Think Twice About Variable Annuities
Annuities — which are contracts allowing buyers to secure payments from insurance companies immediately or in the future — come in three main types: fixed, indexed and variable.
Fixed annuities are fairly straightforward, offering to pay a predetermined sum for a specified period. Indexed ones tie your payments to the performance of a stock market index. Variable ones let you invest money in your annuity account in securities such as mutual funds, with your payouts linked to their performance.
Indexed and variable annuities are more complicated, and the Securities and Exchange Commission (SEC) has issued cautions about them. Either could serve you well, but you should research them deeply before buying. Or just stick with fixed annuities.
Here are some things to know about variable annuities:
They tend to charge significant fees. There’s often a “mortality and expense risk charge,” which may be around 1.25%, and an administrative fee, as well. Those two fees alone could have you paying $700 per year on a $50,000 annuity.
Then there are fees for the securities in which you’re invested, such as mutual funds. A mutual fund might charge 1% or more per year, which could cost you an additional $500 or more on that annuity.
Variable annuities tend to feature “surrender charges,” too, if you want to withdraw a significant portion of your account within a few years of buying the annuity. The charge is usually a percentage of the amount you withdraw, declining each year — so if you took out, say, $10,000 early, you might have to pay $700 in the first year, or $600 in the second, and so on.

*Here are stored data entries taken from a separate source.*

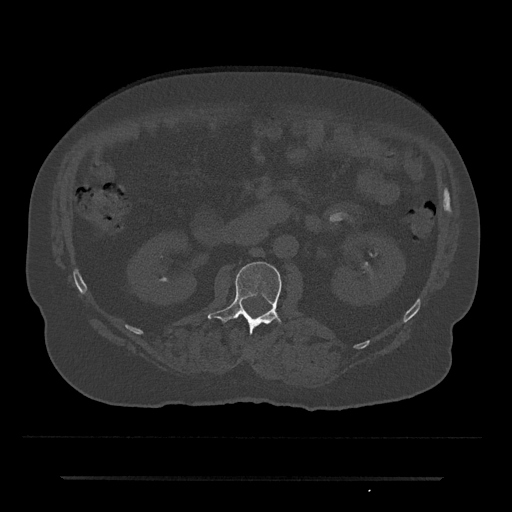
CT including the spine, one axial slice. Position 15 of 797 along the scan axis. Reconstruction kernel Br40s/3. 120 kVp. Bone window (W 1800 / L 400 HU). 0.5 mm slice thickness. 512 × 512 image matrix, field of view 437 × 437 mm. Male patient, age 69 years. Case-level facts recorded for this patient, not image findings: primary cancer: prostate.
Annotated regions visible in this slice (semi-automatically segmented with operator editing):
- L2 vertebra: bounding box (x1, y1, x2, y2) in pixels: (208, 261, 282, 333)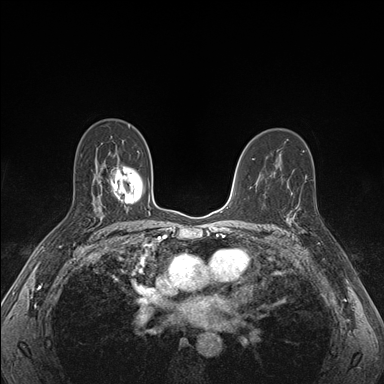
Breast MRI (dynamic contrast-enhanced), one axial slice; dynamic contrast-enhanced series, time point 2 of 7 at this slice position (early post-contrast); 1.5 T; TE 1.5 ms, TR 4.1 ms; 384 × 384 image matrix. Female patient.
Outlined on this slice (semi-automatically segmented with operator editing):
- enhancing-tissue mask used for the functional tumour volume (all voxels passing the contrast-enhancement thresholds inside the analysis volume; usually the tumour): bounding box <288,203,317,236> (left, top, right, bottom; pixels)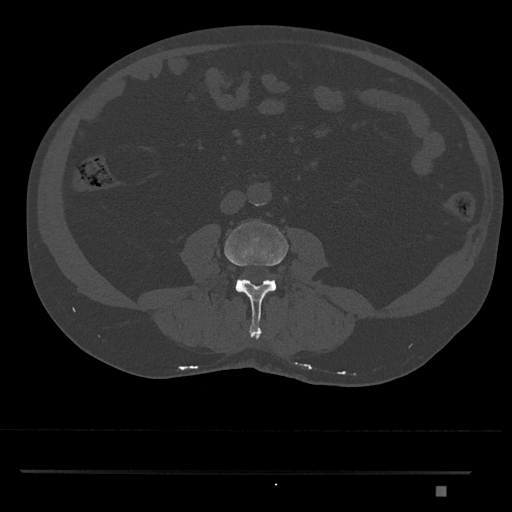
CT including the spine, one axial slice; reconstruction kernel Br40s/3; 120 kVp; bone window (W 1800 / L 400 HU); 512 × 512 image matrix. Patient: male, 65 years. From the clinical record (not read from this slice): primary cancer: prostate.
Outlined on this slice (semi-automatically segmented with operator editing):
- L3 vertebra: bounding box [x1, y1, x2, y2] px = [224, 221, 289, 339]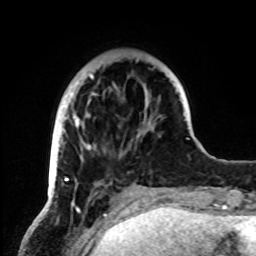
Breast MRI, one axial slice. Position 21 of 72 along the scan axis. Cropped to one breast. Dynamic contrast-enhanced series, time point 2 of 8 at this slice position (early post-contrast). 1.5 T. TE 4.2 ms, TR 7 ms. 2.2 mm slice thickness. 256 × 256 image matrix, field of view 185 × 185 mm. Female patient.
Outlined on this slice (semi-automatic segmentation, software-assisted and operator-edited):
- enhancing-tissue mask used for the functional tumour volume (all voxels passing the contrast-enhancement thresholds inside the analysis volume; usually the tumour): bounding box <52,74,150,196> (left, top, right, bottom; pixels)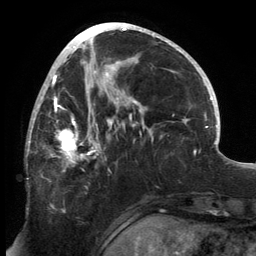
Breast MRI, one axial slice. Slice 66 of 134 in the series (ordered by position). Cropped to one breast. Dynamic contrast-enhanced series, time point 2 of 6 at this slice position (early post-contrast). 3 T. TE 2.7 ms, TR 6.5 ms. 1.2 mm slice thickness. 256 × 256 image matrix, field of view 200 × 200 mm. Female patient.
Structures marked on this image (semi-automatic segmentation, software-assisted and operator-edited):
- enhancing-tissue mask used for the functional tumour volume (all voxels passing the contrast-enhancement thresholds inside the analysis volume; usually the tumour): box from (x=26, y=80) to (x=144, y=171) px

Variable annuities are sometimes promoted by pushy salespeople, and they might point out that your gains and income earned in the account will accumulate tax-free until you withdraw the money. That’s true, but it’s also true of traditional IRAs and 401(k) accounts. Some variable annuities may feature extra goodies such as some long-term care insurance or a guaranteed minimum income, but such features will come at a cost.